• Your task: From the records below, set down exactly the lines starting with the line that contains "[157,720,267,733] Keras==2.4.1 ->" and going on through the line that contains "[71,1229,771,1246] Save the". Nothing else is wanted.

• Material provided:
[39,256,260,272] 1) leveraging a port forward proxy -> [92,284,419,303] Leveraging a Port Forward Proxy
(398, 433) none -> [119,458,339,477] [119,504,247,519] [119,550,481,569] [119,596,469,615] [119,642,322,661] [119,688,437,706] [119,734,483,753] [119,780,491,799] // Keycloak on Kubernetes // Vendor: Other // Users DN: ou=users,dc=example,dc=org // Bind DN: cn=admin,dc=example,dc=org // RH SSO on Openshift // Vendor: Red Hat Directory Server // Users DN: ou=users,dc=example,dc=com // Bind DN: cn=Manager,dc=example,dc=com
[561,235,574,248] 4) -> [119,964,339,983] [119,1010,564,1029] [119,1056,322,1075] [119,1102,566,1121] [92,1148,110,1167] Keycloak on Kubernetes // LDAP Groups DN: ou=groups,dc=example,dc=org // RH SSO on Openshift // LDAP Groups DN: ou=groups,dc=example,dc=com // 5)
* * *
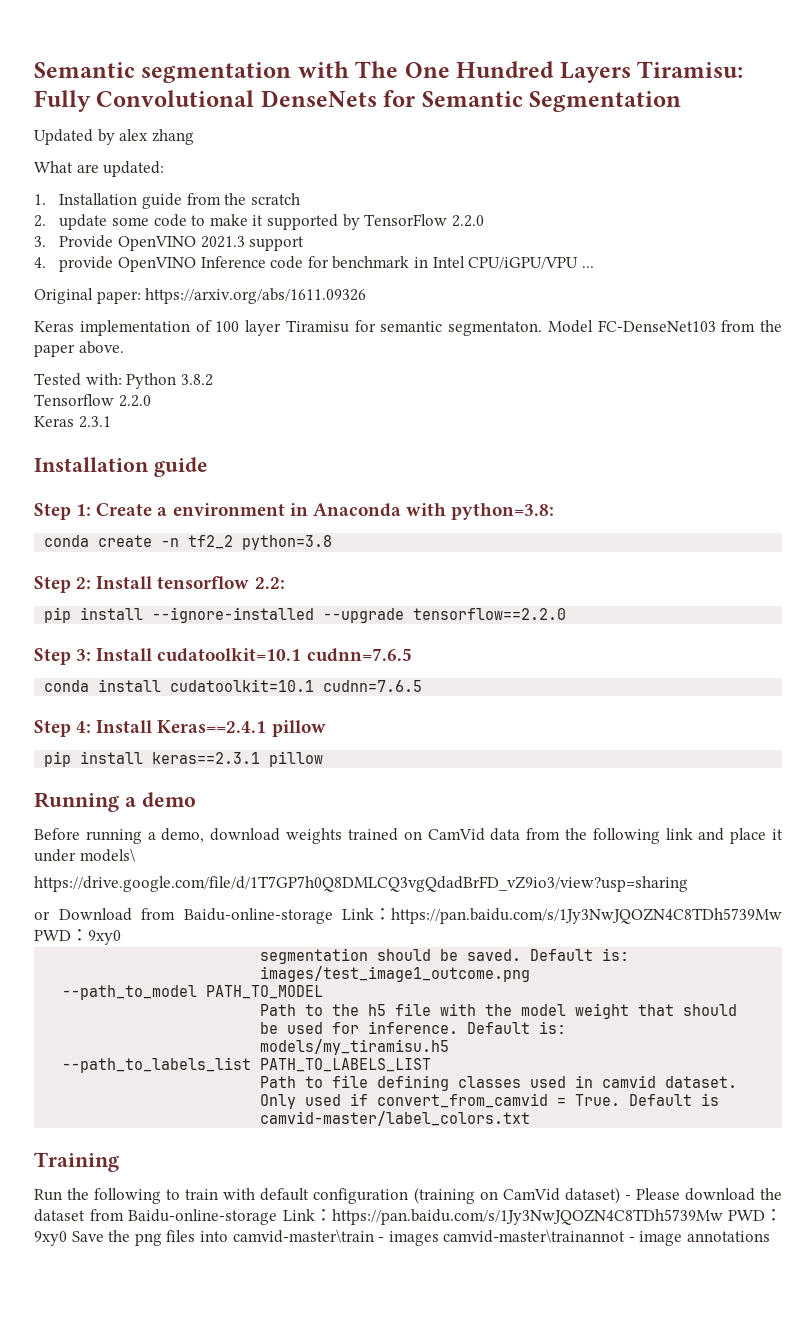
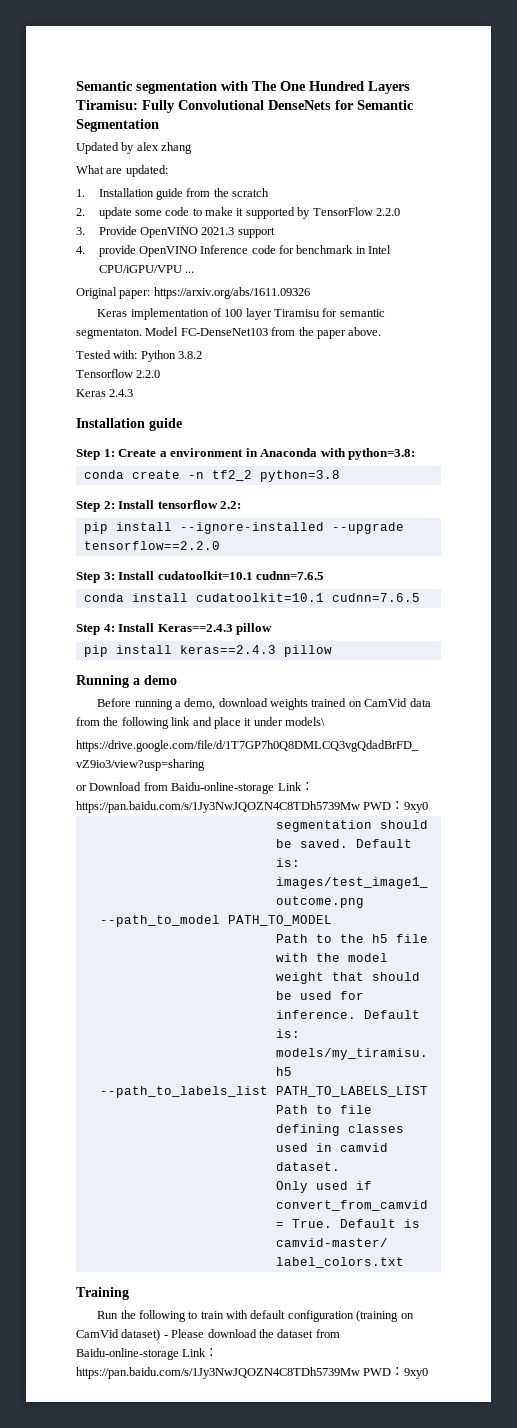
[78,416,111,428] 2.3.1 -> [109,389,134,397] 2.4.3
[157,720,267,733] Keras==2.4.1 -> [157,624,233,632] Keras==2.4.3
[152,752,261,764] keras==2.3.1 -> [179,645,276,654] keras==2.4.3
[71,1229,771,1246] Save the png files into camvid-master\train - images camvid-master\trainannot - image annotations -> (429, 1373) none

• Exercise result:
[157,720,267,733] Keras==2.4.1 -> [157,624,233,632] Keras==2.4.3
[152,752,261,764] keras==2.3.1 -> [179,645,276,654] keras==2.4.3
[71,1229,771,1246] Save the png files into camvid-master\train - images camvid-master\trainannot - image annotations -> (429, 1373) none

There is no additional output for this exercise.